The first 2/3 of the movie seems like a different movie than the last 1/3. The last 1/3 is basically courtroom drama over a congressional hearing about the cabinet confirmation of Lewis Strauss. (I had to look up his name on IMDB because even though he’s a focus of the last 1/3 of the movie, I keep forgetting it because I don’t really know why I should care).

Yes, Strauss and how he interfered with Oppenheimer’s security clearance is key to understanding Oppenheimer’s life… but does the part of his life after the atom bomb really matter? The post atom bomb part of his life is really something that should be done in a 5 minute montage, rather than an hour-long courtroom drama. Oppenheimer’s impact on history is due to his time leading the Manhattan Project, and that should really be the focus of the movie.

As for the ways the communists were depicted, at first it was sympathetic. They seemed like well-meaning if a bit naïve. Later on, they seem more like victims. The movie makes it seem like they were under surveillance right from the start, and that after WWII and during the cold war, their lives were being destroyed for innocent flirtations with communism decades ago, long before the USSR and the USA were enemies. That seems to track pretty well with reality, where the McCarthy era was one where right wingers were rabid about destroying the lives of anybody who had ever had any sympathy for communism. Powerful companies used that sentiment to destroy powerful labour unions, massively changing the balance of power away from workers and towards corporations.
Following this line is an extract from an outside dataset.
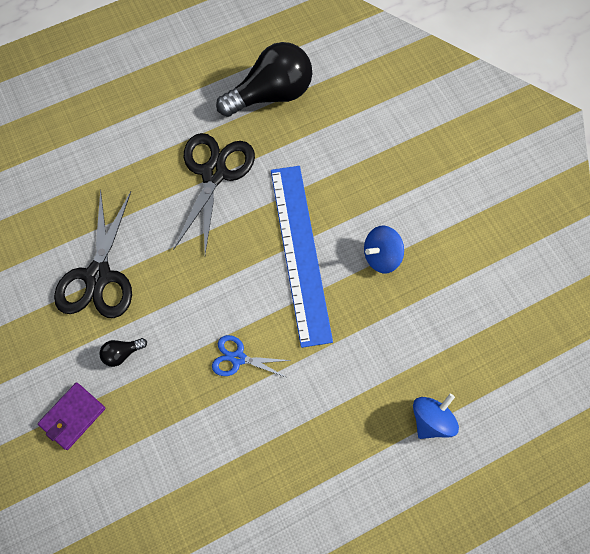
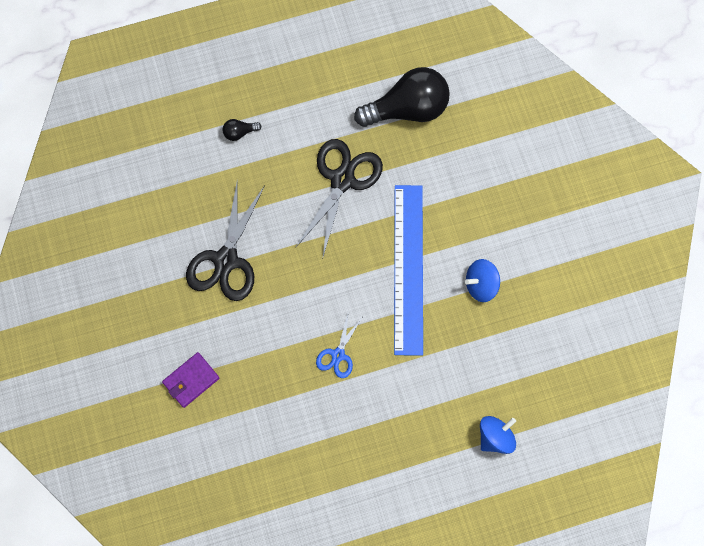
camera: 10 degrees right, 5 degrees up
(122, 353) = (239, 333): black light bulb -> black light bulb (239, 132)
(238, 358) = (338, 355): blue scissors -> blue scissors turned 90 degrees counterclockwise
The movie doesn’t seem to really take a position on whether communism is bad or not. It just shows how Strauss uses backroom deals and dirty politics to wield anti-communism as a weapon to settle a grudge against Oppenheimer.

Urist ,
@Urist@lemmy.ml avatar

I think the demonization of communists in the end was meant to contrast the persecution of the Jewish people in Nazi Germany. Not in the way that the two things are the same, but in the way that many of those contributing to the Manhattan Project were also of Jewish heritage, like Oppenheimer, who ended up disgraced due to the politics of McCarthyism allowing for weaponizing prejudice against those associated with communism. That is why I also think the last part is not too long nor unimportant. It reflects on the consequences of the project, which was in many ways Oppenheimer’s most important work, along with the personal consequences he endured from voicing his opinion on (limiting) its uses.

goat ,

Didn’t you say in another thread that you don’t like comparisons to Jews in Nazi Germany?

Urist ,
@Urist@lemmy.ml avatar

Nope, I said comparing things to Holocaust suggesting similarity and by extension reducing the importance and scale of what happened. Here I did not say it compares explicitly, but that it is an important context contrasting later development in Oppenheimer’s life.